SOPHIE BUSHWICK: Yes. This is a really cool planet that orbits its star at a distance of just a million kilometers. And it’s also tidally locked, which means the same side of the planet is always facing its star. And that side is incredibly hot. They think it’s 1,500 degrees Celsius. And so it’s got this ocean of magma on one side of the planet. And they also think that the bulk of this planet is made of iron. So it could be this molten iron planet orbiting this strange star.

IRA FLATOW: And we haven’t seen anything like this before. This is a unique exoplanet.

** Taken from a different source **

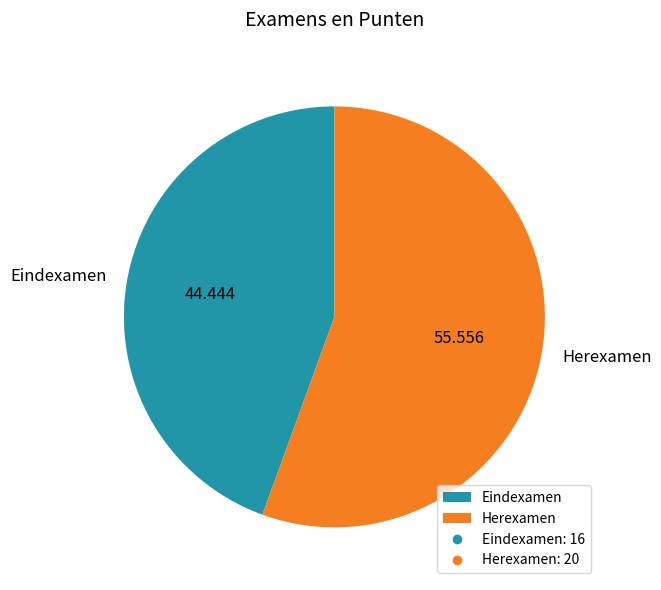

Do Eindexamen and Herexamen together represent more than half of the pie?

Yes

SOPHIE BUSHWICK: We actually have seen some small iron-rich planets, but the discovery of this one gives researchers another opportunity to try to figure out how do planets like this form? So some of them think it might once upon a time have been a gas giant. But because it’s so close to its star, that gas could have burnt off and left only this hot iron core behind. Or it could have been formed– like some researchers have theorized, our own mercury formed with the idea that there was a collision that helped create it.

IRA FLATOW: And I understand it really orbits quickly around its sun.

SOPHIE BUSHWICK: It is zipping along. It does an orbit in about eight hours. So it is a molten iron planet with a magma ocean just speeding around in space.

IRA FLATOW: Wow. This is really cool, or I guess I should say this is really hot.

SOPHIE BUSHWICK: [LAUGHS] It is. It is the definition of really hot.

IRA FLATOW: Thank you, Sophie. It’s always great to have you.

SOPHIE BUSHWICK: Thank you.

IRA FLATOW: Sophie Bushwick, technology editor at Scientific American.